### Фрагмент документа
Впервые пришедшие люди стараются спрятаться в поднятые воротники курток и капюшоны, будто бы от ветра, а на самом деле от гнетущей тревоги. Это потом, через два-три дня, первый испуг проходит, и в очереди завязываются знакомства. «Кто там у вас, как дела, какие новости?» Через неделю за незнакомый маленький сверток с веселенькими барашками на пеленке переживаешь уже, как и за своего малыша.
«Здравствуйте, мама Федора!» – робко улыбаясь, приветствует меня незнакомая мама в нашей палате. Вчера выписали маленького Илью, и в пластиковой люльке теперь тут новый постоялец.
Мы знакомимся, я гляжу на ее Дуню, всю в проводах, с носом-пуговкой, рядом с которой лежит мой сыночек, с трубкой в носу, ножке, ручке.
Над головами малышей – таблички с именами и фамилиями, вот почему нам легко знакомиться. Над табличками нарисованы бабочки, нежный образ присутствия Божия в этом скорбном месте. И я с благодарностью думаю о том неизвестном хорошем человеке, которому пришла в голову эта прекрасная мысль.
Мы все ужасно одинаковые в своей материнской униформе, выданной нам в этом стерильном мире недоношенных. Одноразовый халат, одноразовая шапочка, одноразовая марлевая повязка, одноразовые бахилы – к встрече готова.
Главное теперь – взять себя в руки, оставив свои страхи в санпропускнике вместе с мокрой от дождя курткой. Здороваться и улыбаться. Здороваться и улыбаться.
В палатах жарко, малыши лежат незапеленутые. Тикают аппараты, тикает мое сердце. Как то малыш провел эту ночь своей жизни без меня? В изголовье его колыбельки – иконка «Умиление», которую я принесла сразу же, в первый день. Как хорошо, что мы не одни.
Через полчаса уже не так страшно. Заканчивается обход, томительная неизвестность прошедшей ночи отступает, доктор – улыбчивая молодая женщина – спокойно объясняет положение дел.
От этой ее спокойной уверенности в том, что в конце концов все будет хорошо, от постоянных похвал в адрес нашего старательного сыночка, который изо всех сил цепляется за жизнь, становится легче дышать. Теперь я гораздо лучше понимаю, что это значит – «спокойствие лечит». На самом деле лечит, по-настоящему.
Замечаю, наконец, небо в окне. Тучи разошлись. В кленовых листьях, собранных в громадные полиэтиленовые мешки под окном, играют солнечные лучи. Человек в оранжевом жилете с пылесосом наперевес сдувает остатки листьев с больничных дорожек.

### Исходные данные
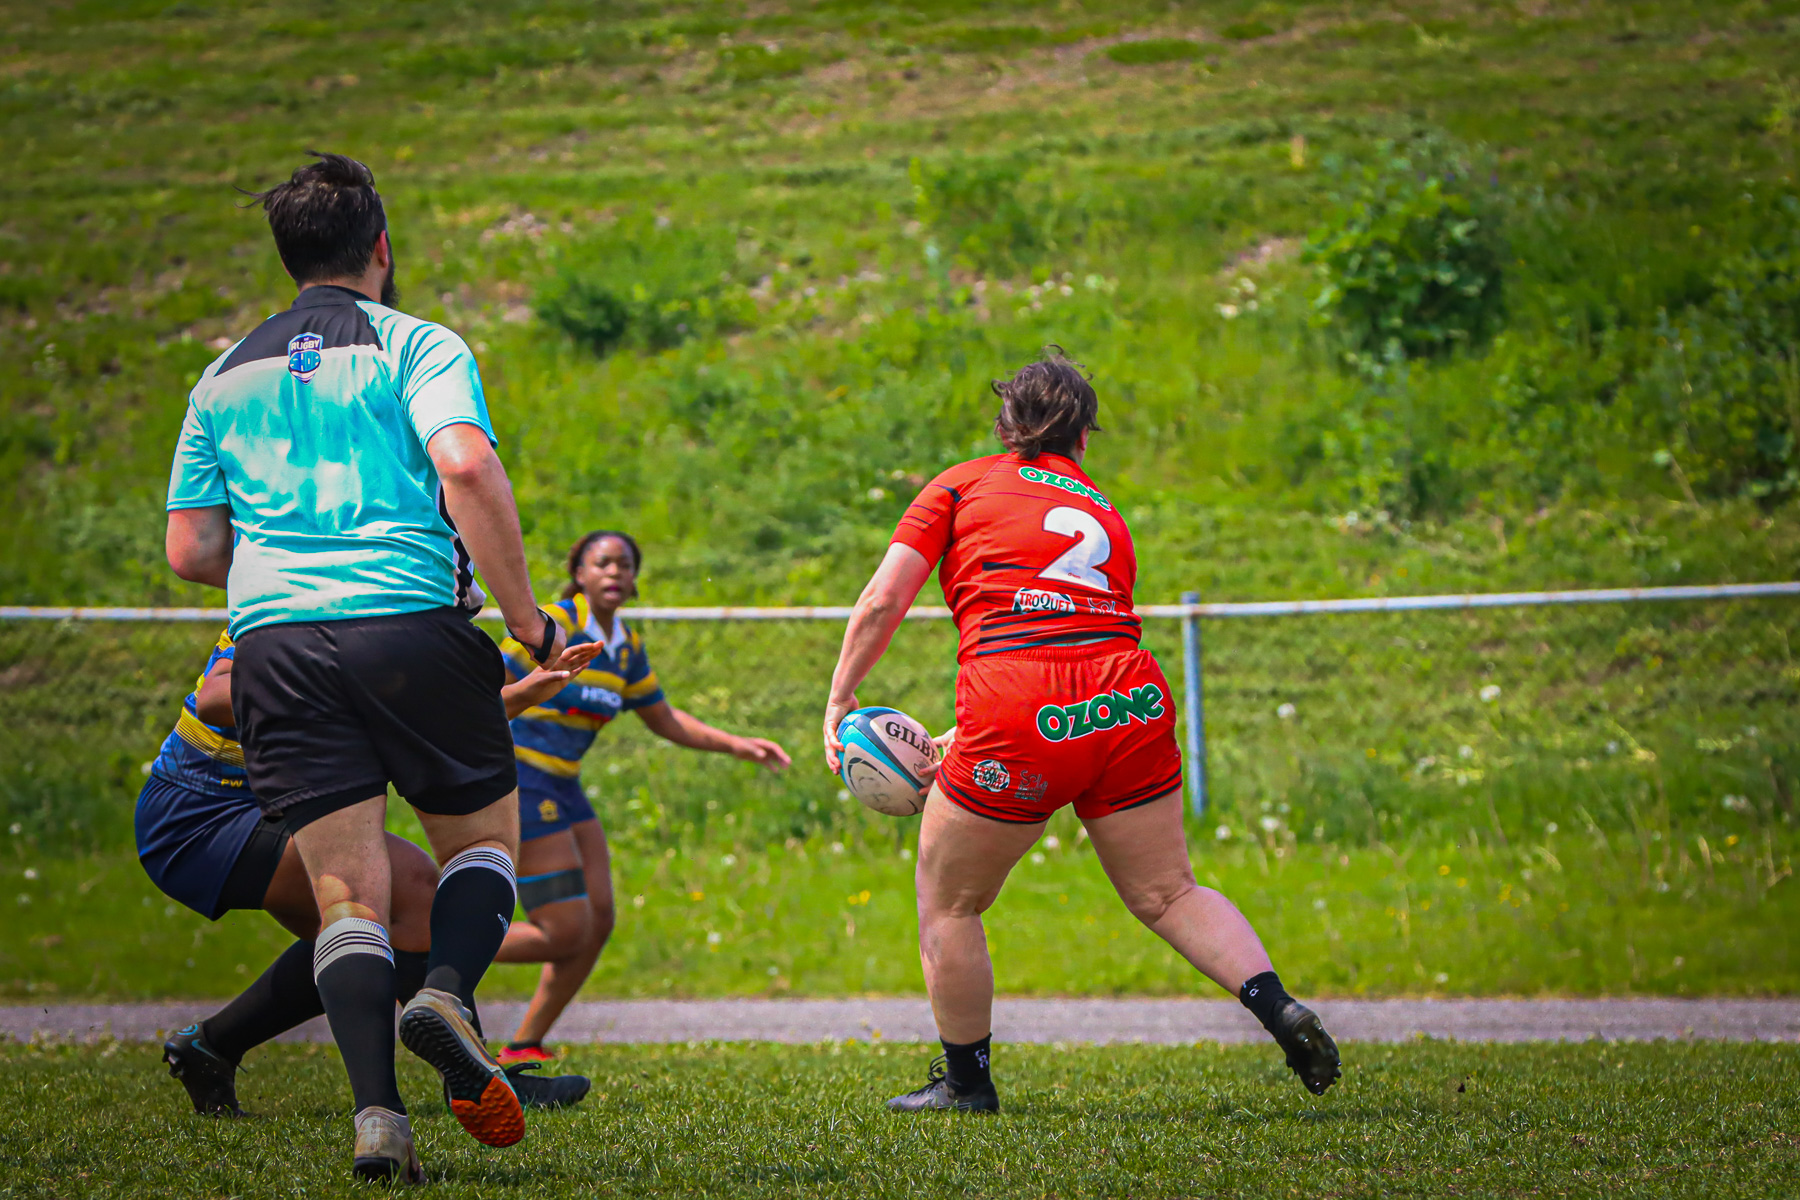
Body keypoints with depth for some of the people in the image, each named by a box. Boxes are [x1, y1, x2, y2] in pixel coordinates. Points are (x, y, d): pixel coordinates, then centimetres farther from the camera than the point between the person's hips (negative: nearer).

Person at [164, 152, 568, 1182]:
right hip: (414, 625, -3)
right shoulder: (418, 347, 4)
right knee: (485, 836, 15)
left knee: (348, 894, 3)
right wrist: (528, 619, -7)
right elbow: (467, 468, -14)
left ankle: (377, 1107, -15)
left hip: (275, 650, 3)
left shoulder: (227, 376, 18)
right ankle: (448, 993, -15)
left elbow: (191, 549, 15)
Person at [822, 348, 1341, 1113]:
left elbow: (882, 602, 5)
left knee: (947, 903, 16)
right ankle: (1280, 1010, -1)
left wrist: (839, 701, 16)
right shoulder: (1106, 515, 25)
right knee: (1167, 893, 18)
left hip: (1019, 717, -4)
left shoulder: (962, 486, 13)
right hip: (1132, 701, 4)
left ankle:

---

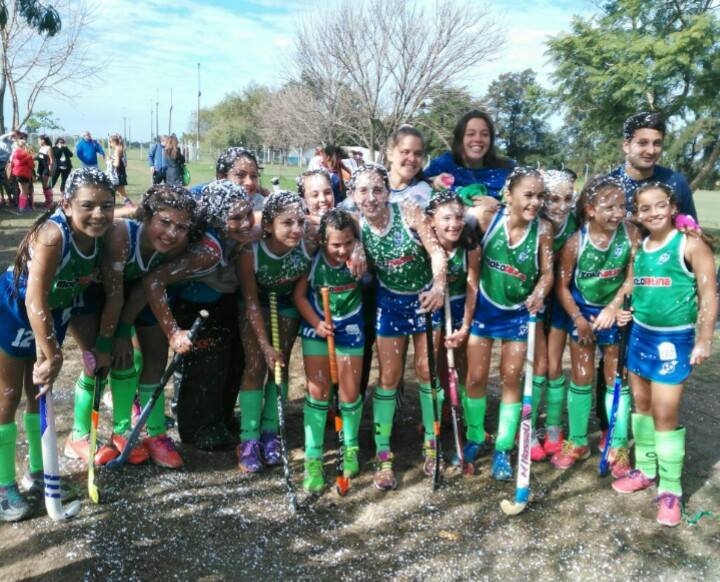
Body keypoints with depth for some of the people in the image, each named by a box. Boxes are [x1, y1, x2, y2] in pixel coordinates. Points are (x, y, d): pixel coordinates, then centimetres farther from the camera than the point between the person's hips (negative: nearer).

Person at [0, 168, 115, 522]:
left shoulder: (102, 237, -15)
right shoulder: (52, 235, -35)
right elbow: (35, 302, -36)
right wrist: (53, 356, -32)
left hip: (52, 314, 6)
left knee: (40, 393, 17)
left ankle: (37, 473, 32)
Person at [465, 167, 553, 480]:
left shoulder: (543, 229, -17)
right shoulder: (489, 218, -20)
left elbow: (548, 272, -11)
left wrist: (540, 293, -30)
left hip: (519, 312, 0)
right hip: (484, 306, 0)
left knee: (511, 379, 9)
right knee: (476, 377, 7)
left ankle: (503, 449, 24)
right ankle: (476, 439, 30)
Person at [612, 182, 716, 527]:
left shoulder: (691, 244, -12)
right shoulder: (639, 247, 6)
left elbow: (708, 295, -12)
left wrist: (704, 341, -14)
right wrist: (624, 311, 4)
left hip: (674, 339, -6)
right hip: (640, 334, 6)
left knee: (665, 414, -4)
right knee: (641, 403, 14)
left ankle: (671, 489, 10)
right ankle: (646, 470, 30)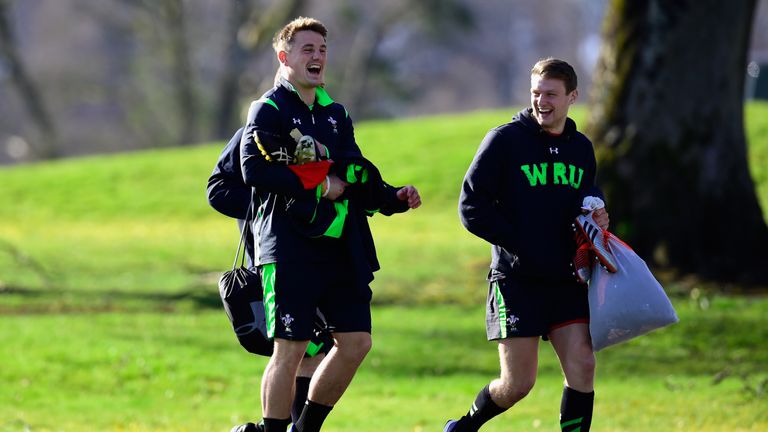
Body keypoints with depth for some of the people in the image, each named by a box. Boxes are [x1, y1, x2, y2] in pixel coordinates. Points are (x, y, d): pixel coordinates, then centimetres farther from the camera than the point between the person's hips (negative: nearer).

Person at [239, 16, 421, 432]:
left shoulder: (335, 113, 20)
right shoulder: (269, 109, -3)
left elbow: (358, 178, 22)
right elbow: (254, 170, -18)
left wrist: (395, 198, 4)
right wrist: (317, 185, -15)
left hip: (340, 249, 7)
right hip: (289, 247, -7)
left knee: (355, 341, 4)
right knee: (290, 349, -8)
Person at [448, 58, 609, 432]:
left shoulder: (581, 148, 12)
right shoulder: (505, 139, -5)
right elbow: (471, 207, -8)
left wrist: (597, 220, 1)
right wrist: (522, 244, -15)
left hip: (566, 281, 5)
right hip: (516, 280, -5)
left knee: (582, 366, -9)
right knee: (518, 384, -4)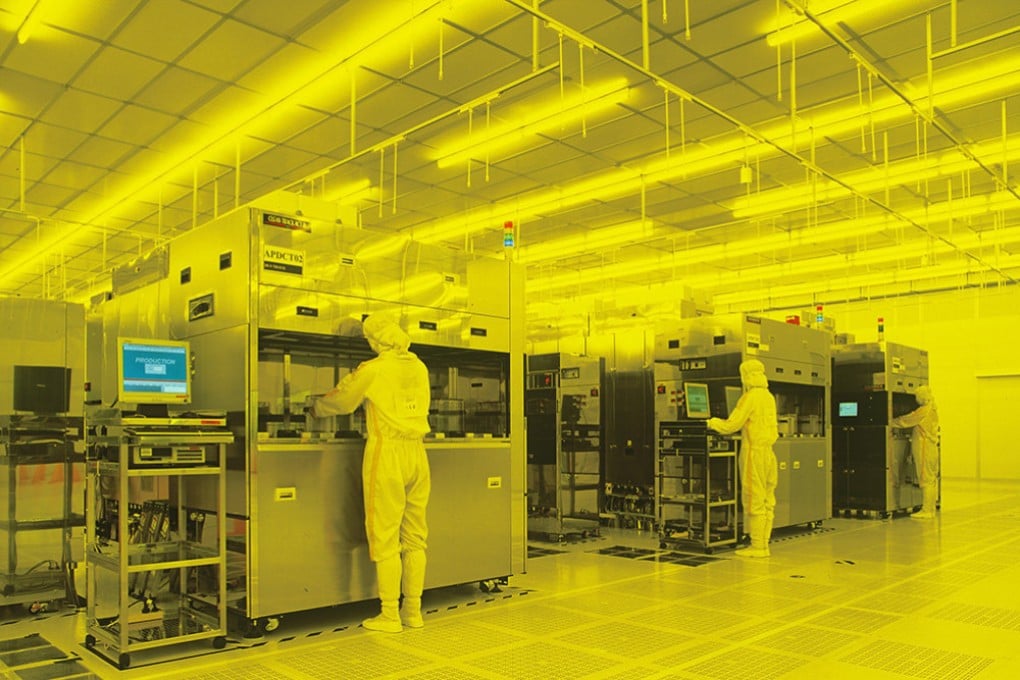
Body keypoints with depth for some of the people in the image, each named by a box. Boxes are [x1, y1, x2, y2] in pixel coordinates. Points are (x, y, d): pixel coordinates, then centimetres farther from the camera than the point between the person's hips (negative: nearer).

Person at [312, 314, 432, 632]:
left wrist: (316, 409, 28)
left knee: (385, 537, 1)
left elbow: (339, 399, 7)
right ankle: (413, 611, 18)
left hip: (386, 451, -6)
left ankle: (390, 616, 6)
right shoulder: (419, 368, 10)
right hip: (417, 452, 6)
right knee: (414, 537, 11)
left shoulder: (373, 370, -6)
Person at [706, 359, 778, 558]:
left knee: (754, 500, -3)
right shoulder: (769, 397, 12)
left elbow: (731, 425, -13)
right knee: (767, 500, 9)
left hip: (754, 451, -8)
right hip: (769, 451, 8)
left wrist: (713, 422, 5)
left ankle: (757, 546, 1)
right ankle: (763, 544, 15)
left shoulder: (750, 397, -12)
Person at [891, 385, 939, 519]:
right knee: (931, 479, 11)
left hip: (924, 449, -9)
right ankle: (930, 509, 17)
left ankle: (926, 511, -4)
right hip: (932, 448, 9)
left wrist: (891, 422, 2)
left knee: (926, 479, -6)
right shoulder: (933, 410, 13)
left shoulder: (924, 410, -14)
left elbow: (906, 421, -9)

* * *

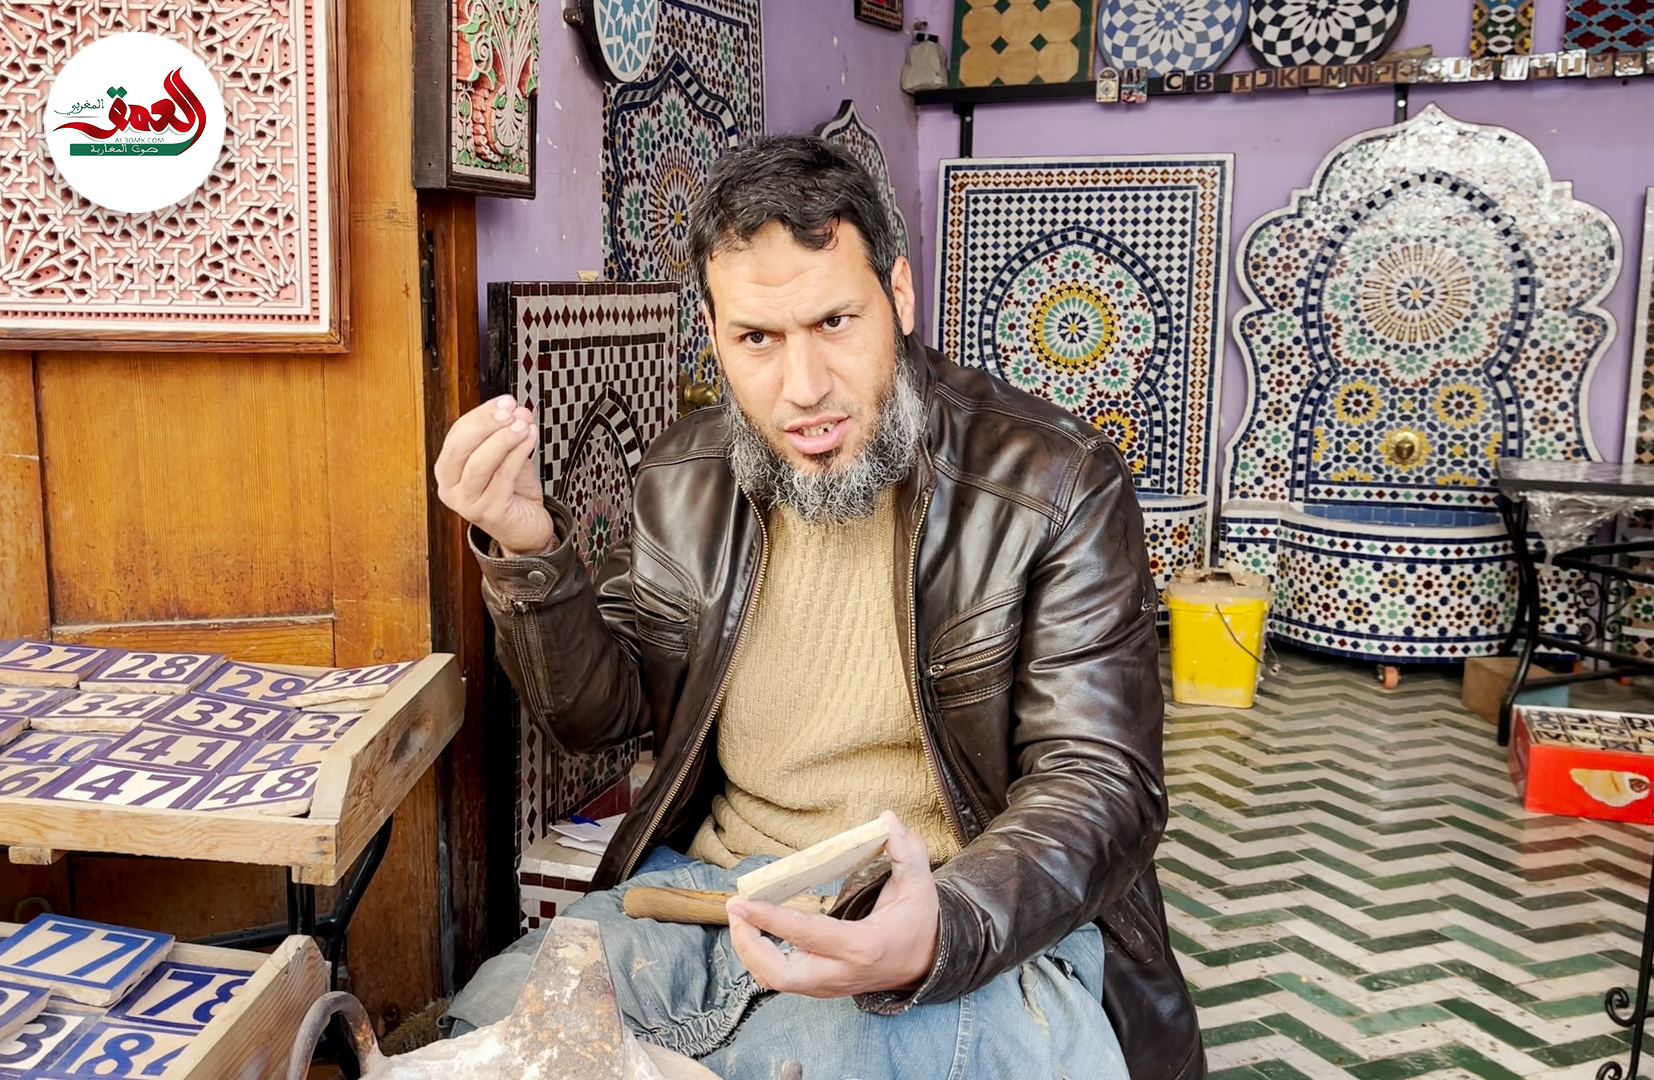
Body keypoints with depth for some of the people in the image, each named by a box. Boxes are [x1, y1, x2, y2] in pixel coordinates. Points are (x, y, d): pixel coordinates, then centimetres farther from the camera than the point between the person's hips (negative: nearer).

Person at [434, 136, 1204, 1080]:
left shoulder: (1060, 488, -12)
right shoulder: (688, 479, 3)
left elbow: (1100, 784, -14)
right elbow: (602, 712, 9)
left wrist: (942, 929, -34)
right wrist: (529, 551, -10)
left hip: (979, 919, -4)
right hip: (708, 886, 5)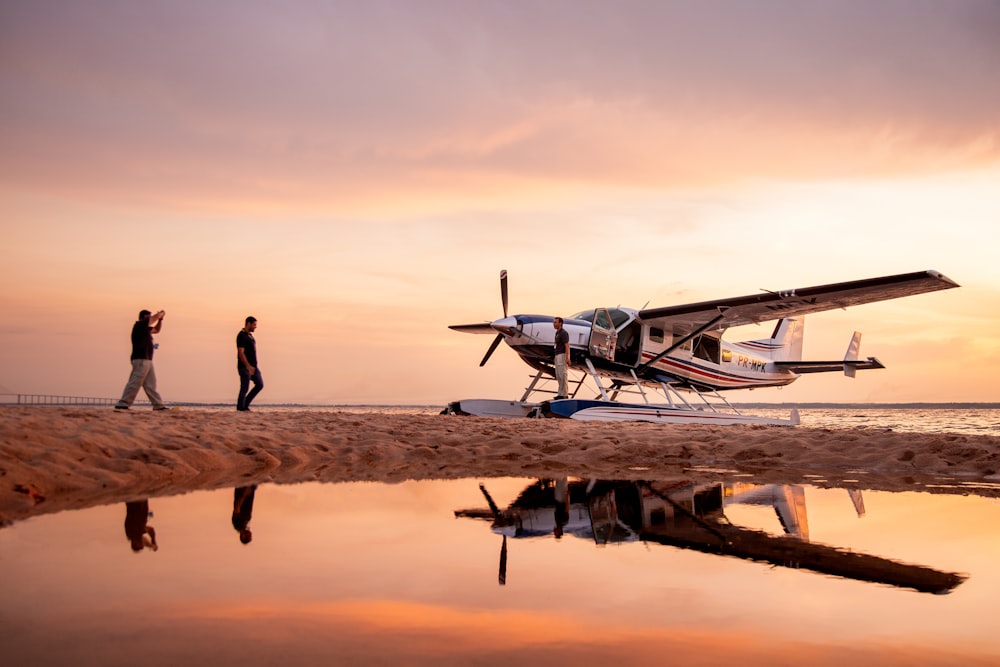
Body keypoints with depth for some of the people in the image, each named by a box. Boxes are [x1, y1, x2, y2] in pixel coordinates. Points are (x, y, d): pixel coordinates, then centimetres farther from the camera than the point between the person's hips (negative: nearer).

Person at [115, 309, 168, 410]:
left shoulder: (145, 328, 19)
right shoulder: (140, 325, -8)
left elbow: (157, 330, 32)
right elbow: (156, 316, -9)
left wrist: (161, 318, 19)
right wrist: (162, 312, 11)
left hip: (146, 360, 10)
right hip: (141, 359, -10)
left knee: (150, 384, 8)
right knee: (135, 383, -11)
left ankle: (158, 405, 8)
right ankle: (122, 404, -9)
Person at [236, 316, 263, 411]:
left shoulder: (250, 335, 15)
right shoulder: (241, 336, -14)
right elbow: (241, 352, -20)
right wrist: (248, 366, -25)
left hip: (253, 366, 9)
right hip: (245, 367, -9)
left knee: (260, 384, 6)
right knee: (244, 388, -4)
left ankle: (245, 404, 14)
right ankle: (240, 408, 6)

### Цель задания
Пожалуйста, сверьте с фрагментом документа три утверждения ниже. Для каждого ответьте «да» или «нет» и приведите точную цитату из фрагмента, которая это решает.
1. Доктор, проводящий обход, — улыбчивая молодая женщина.
2. Иконка «Умиление» появилась в изголовье колыбельки только через неделю.
3. В палатах прохладно, и малыши лежат запеленутые.

### Итог задания
1. Да: «доктор – улыбчивая молодая женщина».
2. Нет: «которую я принесла сразу же, в первый день».
3. Нет: «В палатах жарко, малыши лежат незапеленутые».